另一方面,因为印度国力较弱,所以其通过税收筹集资金的能力是有限的。有权有势者可以贿赂国家以将其税收负担最小化。中产阶层则可以以腐败、抵消和再分配状态为理由或是借口退出国籍来最小化其自身的税收贡献。中产阶级可能会问,如果你不为我们提供关键的服务和公共产品,或是一直这么浪费而贫穷,为什么我们要负担再分配的费用?

值得注意的是,在20世纪80年代之前的财政审慎和全局宏观经济稳定一部分源于印度民主的非竞争性本质。具有嘲讽意味的是,国大党(the Congress party)在权力上的准垄断地位和地区政党的有限角色给了政治体制对抗财政民粹主义的免疫力。

如果这个经济体拥抱全球化特别是金融一体化,那么这个三难问题就更上一层楼。不论金融一体化有什么优点,它都会使经济体暴露在更大的波动里。对此的缓冲机制应当要有社会保障机制——这经常以更大开支的形式出现,特别是在经济下行期间。普林斯顿大学的Dani Rodrik曾经说,开放经济将导致更庞大的政府来提供保障。印度自身的经历为其提供了佐证。在2008年和2009年,印度的经济受到国际市场异常状况的冲击——由于印度一体化进程的加速——不得不部署逆周期财政政策。后遗症之一便是政府开支的增长和更庞大的总体赤字。

Chart

附图说明了三难困境。在过去的十年间,为了金融一体化,印度牺牲了宏观经济稳定。在2000年之前,印度为了宏观经济稳定而努力奋斗,而拒绝极端的金融不稳定。因此,印度设法逃脱上世纪90年代末期的亚洲金融危机及其带来的后果,其中一部分因素便是采取有限的世界金融一体化。

展望未来,以下的状况应当要当心甚至是引发悲观主义。
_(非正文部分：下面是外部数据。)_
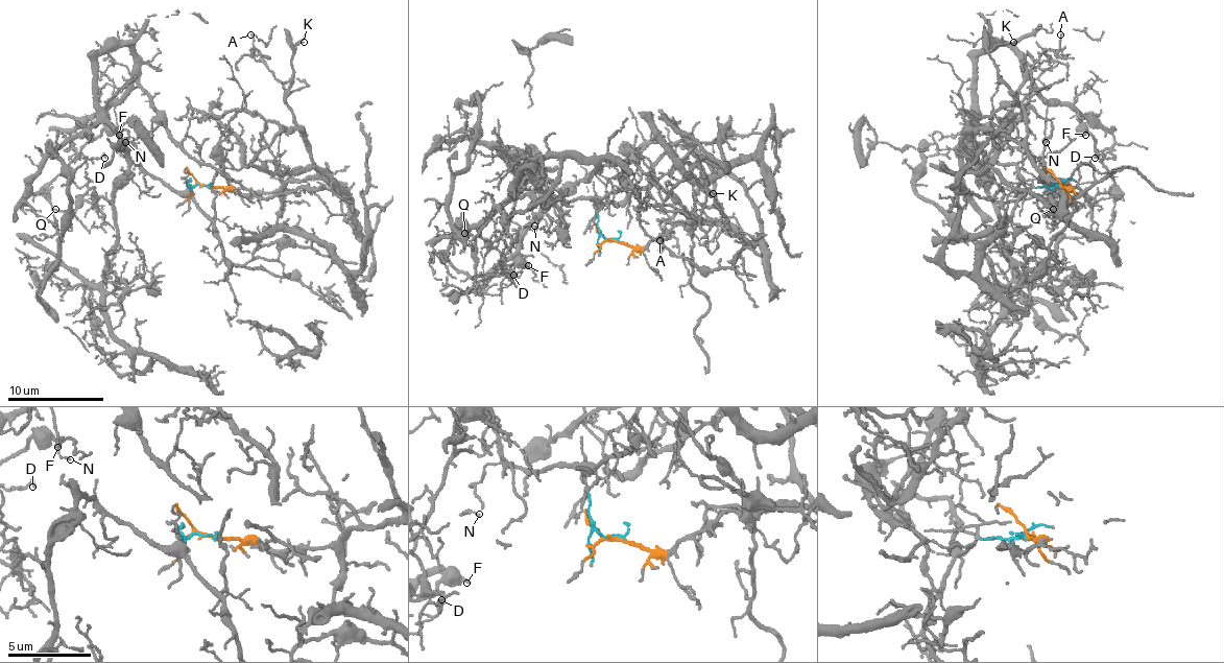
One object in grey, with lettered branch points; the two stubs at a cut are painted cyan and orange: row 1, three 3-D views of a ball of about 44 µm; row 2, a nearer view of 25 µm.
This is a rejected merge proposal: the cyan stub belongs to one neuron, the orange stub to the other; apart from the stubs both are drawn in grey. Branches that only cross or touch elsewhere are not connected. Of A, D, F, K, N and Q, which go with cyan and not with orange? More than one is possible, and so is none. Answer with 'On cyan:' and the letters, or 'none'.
On cyan: D, F, N, Q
印度正在加快融入全球金融一体化的脚步,而非放缓或是回头。对于高支出和低赋税的偏好,民主政治几乎没有显现出克服它的信号。在这种环境下,宏观经济稳定依然会被证明是前途未卜的。这就是为什么印度在这种三难困境下更容易受到伤害的秘密,那些拉丁美洲和撒哈拉沙漠以南那些和它差不多孱弱的国家的一体化程度低得多。嘲讽的是,相较于印度而言,这些国家中的大多数算是民主制度的后来者。

所以,印度还有出路吗?其实他们自己有两条可行的道路来走出三难困境。第一条路径是高增长率。如果印度的GDP增长率能够回到6%至7%,那么财政赤字可能会自我修正,因为税收收入将会上涨。诚然,这样的景象发生于2002年至2007年这样的爆发年份,那时整体财政赤字从GDP的近10%降到接近4%。

第二条、也是更具可持续的途径,是支持审慎宏观经济成为好的政治的一部分。对于近期选举的剖析指向了高通胀率,这是国大党失利的原因之一。如果反对派在明年五月的普选上成功地填补通货膨胀和国大党惨淡的执政记录,那么在未来印度采取更好的宏观经济政策将成为可能。

如果走出三难困境并达成宏观经济稳定的必由之路是印度民主的成熟,那么悲观主义者估计会认为还需要经历漫长的等待。而另一种观点则是,迈向这种成熟的重要步骤也许只是一场选举,特别是一场能反应对当前宏观经济不稳定散播者的强烈反对的选举。